WHAT YOU WILL DO: Please report how many lines in the records below contain the string "this", with uppercase and lowercase treated as different. Give only the number.

DATASET EXTRACT:
---
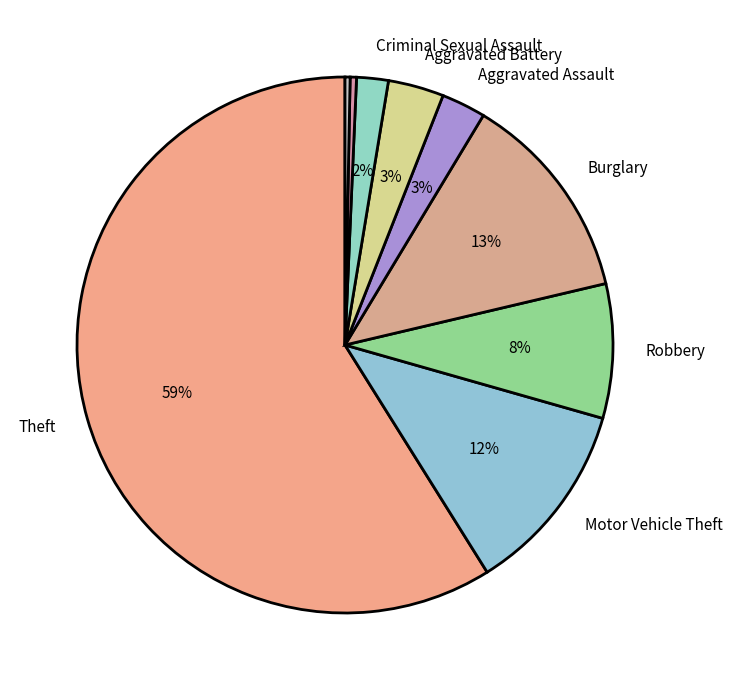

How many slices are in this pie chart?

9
---
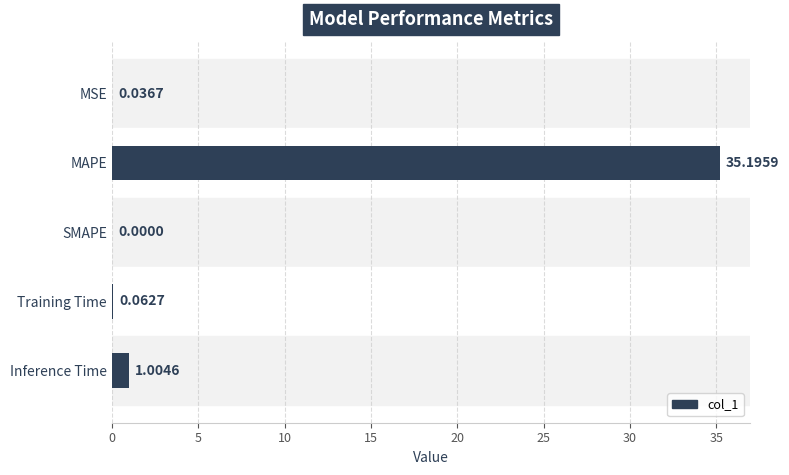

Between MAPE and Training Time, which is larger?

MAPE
---
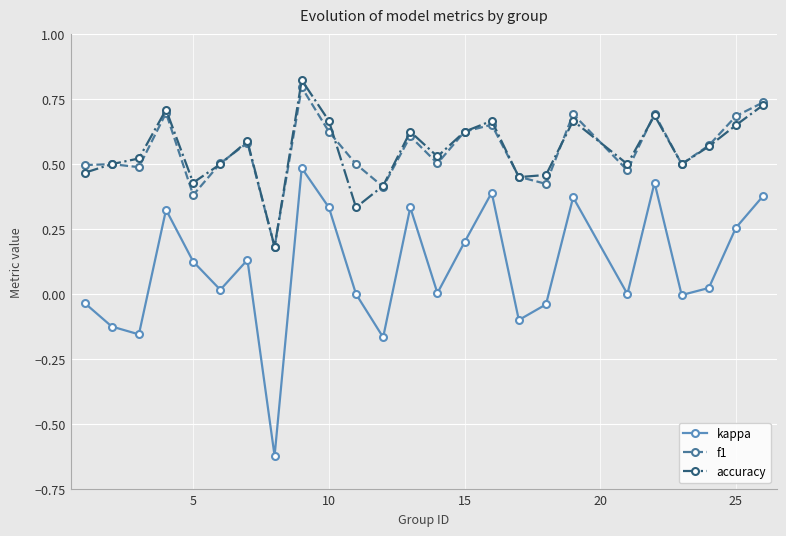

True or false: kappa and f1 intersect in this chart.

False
---
EXERCISE OUTPUT: 2